3. Aftermath of surgery
Surgical scar revision is usually performed under local anesthesia.
Depending on the type of scars treated, the procedure can be performed in the surgeon's office or during an outpatient hospital care.
The after-effects of surgical scar revision are usually simple and not painful. A few hours after the procedure, a slightly red and yellow oozing may be observed. A small edema (swelling) and bruise may also appear.
After the procedure, it is normal to notice some discomfort as well as some tension in the area of the scar revision. Disabling pain is very rare (if such pain occurs, consult the surgeon).

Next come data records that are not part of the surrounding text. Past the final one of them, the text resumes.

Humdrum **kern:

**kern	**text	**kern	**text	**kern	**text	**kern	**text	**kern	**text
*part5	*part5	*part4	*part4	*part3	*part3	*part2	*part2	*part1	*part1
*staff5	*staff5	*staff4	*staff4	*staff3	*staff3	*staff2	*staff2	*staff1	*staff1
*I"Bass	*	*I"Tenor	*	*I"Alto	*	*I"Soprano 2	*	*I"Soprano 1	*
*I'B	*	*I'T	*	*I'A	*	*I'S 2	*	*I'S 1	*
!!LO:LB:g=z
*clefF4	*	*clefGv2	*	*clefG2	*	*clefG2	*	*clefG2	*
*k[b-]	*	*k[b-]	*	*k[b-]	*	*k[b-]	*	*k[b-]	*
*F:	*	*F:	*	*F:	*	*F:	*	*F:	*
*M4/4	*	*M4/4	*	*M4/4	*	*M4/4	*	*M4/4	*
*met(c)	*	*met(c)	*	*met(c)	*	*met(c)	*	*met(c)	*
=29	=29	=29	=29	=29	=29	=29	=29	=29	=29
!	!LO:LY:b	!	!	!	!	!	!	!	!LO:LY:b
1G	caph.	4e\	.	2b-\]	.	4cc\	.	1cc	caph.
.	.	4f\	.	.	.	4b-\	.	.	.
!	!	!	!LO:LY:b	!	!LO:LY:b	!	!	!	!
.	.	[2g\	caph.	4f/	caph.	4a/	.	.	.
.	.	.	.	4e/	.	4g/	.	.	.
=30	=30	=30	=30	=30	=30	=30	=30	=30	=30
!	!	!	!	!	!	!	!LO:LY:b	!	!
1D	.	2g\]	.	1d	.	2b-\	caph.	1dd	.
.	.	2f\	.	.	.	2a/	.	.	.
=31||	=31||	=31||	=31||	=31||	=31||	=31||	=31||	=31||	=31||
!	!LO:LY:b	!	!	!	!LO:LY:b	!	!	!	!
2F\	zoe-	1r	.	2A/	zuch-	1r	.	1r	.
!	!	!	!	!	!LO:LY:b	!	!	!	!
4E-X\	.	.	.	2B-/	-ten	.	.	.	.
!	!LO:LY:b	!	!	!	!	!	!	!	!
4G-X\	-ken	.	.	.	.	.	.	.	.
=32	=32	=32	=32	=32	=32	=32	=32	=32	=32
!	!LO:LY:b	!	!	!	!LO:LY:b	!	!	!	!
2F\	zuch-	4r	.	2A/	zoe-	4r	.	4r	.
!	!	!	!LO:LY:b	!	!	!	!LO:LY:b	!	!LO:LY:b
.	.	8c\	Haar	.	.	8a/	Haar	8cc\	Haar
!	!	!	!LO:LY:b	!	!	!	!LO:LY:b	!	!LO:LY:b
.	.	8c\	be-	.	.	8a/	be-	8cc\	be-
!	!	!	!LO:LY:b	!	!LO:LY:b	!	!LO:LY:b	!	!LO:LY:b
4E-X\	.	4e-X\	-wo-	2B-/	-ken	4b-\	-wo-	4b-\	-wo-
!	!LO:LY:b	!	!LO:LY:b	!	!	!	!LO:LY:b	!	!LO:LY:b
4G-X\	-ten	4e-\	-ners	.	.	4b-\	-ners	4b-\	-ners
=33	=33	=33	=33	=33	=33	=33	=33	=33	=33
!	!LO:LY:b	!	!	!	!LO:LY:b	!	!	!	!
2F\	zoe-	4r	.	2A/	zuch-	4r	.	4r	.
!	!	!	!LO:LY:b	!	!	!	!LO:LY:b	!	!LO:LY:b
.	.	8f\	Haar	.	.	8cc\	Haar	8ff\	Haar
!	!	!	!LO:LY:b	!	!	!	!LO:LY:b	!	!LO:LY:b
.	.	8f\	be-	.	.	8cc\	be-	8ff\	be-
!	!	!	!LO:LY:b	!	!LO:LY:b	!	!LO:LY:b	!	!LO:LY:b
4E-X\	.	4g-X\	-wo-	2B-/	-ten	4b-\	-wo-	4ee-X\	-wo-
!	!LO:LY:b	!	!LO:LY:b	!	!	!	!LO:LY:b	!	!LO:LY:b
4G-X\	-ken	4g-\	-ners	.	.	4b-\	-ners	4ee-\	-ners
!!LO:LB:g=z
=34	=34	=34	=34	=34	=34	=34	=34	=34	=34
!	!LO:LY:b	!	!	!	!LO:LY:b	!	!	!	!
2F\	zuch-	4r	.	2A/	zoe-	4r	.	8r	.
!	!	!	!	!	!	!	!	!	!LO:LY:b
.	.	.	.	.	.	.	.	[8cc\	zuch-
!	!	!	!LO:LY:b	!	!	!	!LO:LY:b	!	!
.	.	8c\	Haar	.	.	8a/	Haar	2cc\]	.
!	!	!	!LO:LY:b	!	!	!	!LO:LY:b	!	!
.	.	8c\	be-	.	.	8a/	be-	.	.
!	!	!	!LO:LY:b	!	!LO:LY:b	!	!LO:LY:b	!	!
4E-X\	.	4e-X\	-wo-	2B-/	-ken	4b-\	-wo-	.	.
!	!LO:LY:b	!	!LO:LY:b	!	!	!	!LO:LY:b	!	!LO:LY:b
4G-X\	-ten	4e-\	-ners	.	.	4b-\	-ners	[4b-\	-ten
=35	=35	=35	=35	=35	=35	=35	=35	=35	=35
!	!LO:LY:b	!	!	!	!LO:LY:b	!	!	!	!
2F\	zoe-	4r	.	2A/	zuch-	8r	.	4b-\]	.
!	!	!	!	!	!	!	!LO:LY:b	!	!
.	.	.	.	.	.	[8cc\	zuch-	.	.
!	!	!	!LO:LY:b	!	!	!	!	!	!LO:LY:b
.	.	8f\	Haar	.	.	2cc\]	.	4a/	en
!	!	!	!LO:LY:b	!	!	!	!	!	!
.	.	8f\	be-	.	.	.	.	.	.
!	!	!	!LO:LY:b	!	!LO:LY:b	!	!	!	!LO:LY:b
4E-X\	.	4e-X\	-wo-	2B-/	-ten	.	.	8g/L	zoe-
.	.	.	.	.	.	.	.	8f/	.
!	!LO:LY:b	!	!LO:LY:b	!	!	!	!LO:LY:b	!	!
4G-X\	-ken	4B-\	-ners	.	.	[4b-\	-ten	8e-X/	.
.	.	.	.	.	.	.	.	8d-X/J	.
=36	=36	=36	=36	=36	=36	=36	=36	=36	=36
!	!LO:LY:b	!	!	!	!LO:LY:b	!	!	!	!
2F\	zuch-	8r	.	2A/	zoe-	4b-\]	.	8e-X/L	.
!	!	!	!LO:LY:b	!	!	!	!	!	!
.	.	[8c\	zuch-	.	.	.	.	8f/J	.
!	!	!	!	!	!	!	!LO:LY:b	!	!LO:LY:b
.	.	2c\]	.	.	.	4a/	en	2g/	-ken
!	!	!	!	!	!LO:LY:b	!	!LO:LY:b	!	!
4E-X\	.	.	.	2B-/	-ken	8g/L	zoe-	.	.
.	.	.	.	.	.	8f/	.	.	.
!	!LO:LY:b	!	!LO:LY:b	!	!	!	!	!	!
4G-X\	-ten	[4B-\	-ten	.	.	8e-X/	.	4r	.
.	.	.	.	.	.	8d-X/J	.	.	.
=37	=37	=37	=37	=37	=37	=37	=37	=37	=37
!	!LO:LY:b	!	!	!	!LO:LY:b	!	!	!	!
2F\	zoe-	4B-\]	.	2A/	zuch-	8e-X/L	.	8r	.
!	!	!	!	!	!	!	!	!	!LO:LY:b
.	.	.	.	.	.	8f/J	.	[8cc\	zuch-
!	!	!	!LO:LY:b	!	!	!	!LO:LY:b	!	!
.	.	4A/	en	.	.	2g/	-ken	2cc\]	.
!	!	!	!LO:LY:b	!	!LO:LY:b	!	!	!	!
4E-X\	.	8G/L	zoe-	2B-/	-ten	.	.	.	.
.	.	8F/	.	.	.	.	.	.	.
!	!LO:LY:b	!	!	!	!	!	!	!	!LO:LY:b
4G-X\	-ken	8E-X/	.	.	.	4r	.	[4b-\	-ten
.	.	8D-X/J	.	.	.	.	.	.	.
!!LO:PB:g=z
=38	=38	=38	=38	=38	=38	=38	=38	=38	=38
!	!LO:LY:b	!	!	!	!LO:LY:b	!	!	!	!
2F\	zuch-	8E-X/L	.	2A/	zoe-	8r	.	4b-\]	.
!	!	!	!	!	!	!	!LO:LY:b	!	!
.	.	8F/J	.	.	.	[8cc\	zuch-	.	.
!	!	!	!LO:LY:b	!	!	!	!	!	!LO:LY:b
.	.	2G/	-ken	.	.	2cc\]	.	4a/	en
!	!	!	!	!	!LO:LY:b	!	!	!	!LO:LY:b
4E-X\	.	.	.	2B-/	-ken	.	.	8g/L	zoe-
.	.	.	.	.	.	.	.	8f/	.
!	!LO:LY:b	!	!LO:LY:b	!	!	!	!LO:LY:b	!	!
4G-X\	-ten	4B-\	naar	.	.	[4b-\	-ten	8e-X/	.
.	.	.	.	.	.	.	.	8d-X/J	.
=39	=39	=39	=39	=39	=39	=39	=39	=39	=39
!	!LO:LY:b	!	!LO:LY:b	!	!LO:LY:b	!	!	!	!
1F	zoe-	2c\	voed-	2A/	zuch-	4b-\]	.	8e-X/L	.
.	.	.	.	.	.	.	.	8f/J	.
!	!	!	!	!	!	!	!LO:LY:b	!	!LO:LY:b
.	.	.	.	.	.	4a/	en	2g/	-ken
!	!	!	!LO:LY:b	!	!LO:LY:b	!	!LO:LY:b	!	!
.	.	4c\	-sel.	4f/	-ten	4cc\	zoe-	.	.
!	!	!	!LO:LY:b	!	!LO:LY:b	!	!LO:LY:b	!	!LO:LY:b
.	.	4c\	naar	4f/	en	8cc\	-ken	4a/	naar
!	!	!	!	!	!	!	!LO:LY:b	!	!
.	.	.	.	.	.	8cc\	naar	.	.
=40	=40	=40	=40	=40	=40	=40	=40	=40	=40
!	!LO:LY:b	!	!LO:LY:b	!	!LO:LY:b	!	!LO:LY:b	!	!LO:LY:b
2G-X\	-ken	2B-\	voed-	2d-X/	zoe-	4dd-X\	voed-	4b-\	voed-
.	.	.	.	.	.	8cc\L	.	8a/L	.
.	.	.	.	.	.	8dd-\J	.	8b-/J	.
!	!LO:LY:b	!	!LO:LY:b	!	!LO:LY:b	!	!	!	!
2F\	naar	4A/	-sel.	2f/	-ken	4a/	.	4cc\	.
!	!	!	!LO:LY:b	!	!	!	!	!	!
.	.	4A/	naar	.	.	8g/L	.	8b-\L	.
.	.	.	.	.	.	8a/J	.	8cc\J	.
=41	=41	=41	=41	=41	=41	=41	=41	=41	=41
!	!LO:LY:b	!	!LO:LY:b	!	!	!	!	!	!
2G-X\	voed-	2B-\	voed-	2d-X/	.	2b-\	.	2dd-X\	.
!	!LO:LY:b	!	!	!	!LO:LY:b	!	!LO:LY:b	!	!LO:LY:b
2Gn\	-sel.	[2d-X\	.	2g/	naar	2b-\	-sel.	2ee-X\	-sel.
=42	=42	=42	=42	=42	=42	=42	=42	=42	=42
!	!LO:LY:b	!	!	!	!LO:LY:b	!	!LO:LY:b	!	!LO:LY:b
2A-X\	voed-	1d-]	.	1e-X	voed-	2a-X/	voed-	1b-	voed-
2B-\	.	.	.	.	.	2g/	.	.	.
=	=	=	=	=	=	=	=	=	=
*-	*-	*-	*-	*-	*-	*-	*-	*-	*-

During the first days after the operation, it is important to avoid movements that may cause tension on the operated scar.
Feeling itchiness in the treated area is a common consequence of this type of procedure.
As long as the scar remains dark, it is crucial to avoid sun exposure entirely and use proper sun protection if exposure cannot be avoided.
The final aspect of the scar can only be judged after several months, sometimes up to two years. During the healing period, it is important to regularly check the progress of the scar to identify any healing disorders and apply appropriate treatment.
In most cases, significant improvement in the quality of the scar after surgical treatment is observed. But it is important to understand that healing involves a random factor depending on the patient. The quality of healing may vary depending on age, quality of tissues and the area involved. Despite the level of technical mastery of a trained plastic surgeon used to this type of procedure, the healing process remains an unpredictable and uncontrollable phenomenon.